Tree Peonies grow best in neutral, fertile, well-drained soil. Clay, chalk and sandy soils are OK as long as the plants don’t become too dry or wet. Water-logged and very dry sites should be avoided.
Thoroughly prepare the site and incorporate some well rotted organic material.
Tree peonies are extremely hardy but new growth can be damaged by spring frosts. To counter this, choose a fairly open site but, if possible, one that has shelter from strong winds and early morning sunshine. Avoid deep shade or roots of large trees.

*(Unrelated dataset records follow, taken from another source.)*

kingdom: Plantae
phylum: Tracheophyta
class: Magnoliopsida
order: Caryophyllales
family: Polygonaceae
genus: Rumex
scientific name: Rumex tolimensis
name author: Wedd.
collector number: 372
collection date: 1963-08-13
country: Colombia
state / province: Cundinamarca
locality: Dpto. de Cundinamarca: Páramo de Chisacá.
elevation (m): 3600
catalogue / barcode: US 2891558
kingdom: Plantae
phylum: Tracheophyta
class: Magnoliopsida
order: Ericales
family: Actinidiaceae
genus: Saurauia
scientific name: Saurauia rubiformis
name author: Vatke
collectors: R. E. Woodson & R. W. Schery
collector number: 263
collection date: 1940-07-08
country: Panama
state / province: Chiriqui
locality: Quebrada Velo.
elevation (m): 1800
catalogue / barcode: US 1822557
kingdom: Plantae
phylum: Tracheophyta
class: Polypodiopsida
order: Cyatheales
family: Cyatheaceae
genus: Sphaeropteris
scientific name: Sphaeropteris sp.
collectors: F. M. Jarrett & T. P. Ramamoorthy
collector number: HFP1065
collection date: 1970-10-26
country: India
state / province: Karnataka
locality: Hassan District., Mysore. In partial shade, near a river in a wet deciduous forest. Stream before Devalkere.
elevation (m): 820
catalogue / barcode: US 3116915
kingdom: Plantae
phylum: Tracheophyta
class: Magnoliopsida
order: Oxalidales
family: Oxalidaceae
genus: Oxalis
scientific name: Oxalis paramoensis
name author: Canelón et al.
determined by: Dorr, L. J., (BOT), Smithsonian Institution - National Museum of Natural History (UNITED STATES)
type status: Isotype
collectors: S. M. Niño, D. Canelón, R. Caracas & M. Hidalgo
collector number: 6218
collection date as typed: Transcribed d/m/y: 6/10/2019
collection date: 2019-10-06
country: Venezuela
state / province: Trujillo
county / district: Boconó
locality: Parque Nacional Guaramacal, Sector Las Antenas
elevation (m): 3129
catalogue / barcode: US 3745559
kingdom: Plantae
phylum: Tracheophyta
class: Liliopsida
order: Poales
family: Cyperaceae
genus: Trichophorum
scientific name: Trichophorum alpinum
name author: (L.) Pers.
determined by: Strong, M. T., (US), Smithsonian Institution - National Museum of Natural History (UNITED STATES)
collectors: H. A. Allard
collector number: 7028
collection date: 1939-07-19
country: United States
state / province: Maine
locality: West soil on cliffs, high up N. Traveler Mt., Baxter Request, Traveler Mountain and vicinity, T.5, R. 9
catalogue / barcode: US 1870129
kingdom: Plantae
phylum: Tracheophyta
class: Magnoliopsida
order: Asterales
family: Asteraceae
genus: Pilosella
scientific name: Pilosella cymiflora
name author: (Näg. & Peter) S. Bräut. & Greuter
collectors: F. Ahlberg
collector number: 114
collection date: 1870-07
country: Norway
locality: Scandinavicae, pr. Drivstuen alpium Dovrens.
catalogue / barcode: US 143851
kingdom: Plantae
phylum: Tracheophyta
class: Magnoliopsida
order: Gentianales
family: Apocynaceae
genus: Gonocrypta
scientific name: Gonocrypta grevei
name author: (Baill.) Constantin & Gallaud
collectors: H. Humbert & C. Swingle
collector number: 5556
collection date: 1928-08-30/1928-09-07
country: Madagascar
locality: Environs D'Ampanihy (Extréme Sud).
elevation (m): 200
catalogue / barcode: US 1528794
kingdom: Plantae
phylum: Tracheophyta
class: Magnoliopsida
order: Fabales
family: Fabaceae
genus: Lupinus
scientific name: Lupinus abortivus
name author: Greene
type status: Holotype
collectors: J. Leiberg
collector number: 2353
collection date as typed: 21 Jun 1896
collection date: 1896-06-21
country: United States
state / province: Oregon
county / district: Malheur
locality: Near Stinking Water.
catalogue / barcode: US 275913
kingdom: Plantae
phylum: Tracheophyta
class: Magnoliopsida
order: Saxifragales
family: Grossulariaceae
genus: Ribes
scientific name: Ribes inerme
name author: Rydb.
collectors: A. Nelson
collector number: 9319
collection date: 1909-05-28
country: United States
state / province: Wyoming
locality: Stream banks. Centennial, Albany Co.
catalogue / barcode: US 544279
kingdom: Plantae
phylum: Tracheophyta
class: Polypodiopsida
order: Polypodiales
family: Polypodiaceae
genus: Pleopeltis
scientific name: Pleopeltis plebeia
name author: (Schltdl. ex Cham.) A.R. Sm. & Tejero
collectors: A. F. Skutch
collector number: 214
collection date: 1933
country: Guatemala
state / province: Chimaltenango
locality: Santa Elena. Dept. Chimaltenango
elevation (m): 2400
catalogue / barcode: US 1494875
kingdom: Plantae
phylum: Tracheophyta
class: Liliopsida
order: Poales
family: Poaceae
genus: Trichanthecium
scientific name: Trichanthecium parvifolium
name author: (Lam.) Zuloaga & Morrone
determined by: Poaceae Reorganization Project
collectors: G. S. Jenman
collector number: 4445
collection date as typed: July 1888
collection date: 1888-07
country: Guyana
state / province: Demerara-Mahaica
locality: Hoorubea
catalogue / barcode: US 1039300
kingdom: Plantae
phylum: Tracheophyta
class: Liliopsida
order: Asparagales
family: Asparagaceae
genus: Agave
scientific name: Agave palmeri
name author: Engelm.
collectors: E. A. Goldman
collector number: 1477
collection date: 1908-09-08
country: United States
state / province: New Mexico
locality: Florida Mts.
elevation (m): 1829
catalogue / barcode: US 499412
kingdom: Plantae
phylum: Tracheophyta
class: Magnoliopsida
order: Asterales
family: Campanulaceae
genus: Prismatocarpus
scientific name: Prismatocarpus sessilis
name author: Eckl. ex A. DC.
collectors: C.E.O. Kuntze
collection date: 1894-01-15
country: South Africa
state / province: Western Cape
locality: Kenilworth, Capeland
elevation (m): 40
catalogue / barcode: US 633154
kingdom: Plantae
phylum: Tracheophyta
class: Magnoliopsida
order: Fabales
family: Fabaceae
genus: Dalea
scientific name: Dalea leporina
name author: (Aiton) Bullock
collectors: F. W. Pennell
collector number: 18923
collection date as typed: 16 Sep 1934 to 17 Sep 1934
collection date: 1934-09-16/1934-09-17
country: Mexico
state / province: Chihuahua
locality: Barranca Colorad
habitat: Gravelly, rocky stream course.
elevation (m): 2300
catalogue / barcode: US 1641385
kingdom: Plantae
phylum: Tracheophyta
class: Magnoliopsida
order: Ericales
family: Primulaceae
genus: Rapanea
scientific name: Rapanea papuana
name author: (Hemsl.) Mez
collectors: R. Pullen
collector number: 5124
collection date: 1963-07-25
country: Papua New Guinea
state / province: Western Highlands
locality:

These pot-grown Tree Peonies should be planted slightly deeper than soil level in the pot. This is particular important for the grafted varieties when the graft must be covered by 8-10 cm of soil to encourage the graft to form its own roots and shoots. Should suckers appear from the herbaceous nursery-stock (the foliage is different from the grafted tree peony) remove the sucker, although note the grafted peony will also produce shoots from the base.
Occasionally a newly planted tree peony will require a 'settling in 'period - not making much top growth or producing any flowers in its first season, whilst the roots become established. Providing the foliage looks healthy - be patient. Buds should appear in autumn, followed by vigorous growth in early spring.
Pruning should not be necessary, although they can be trimmed back into shape if required and die-back removed in the dormant period.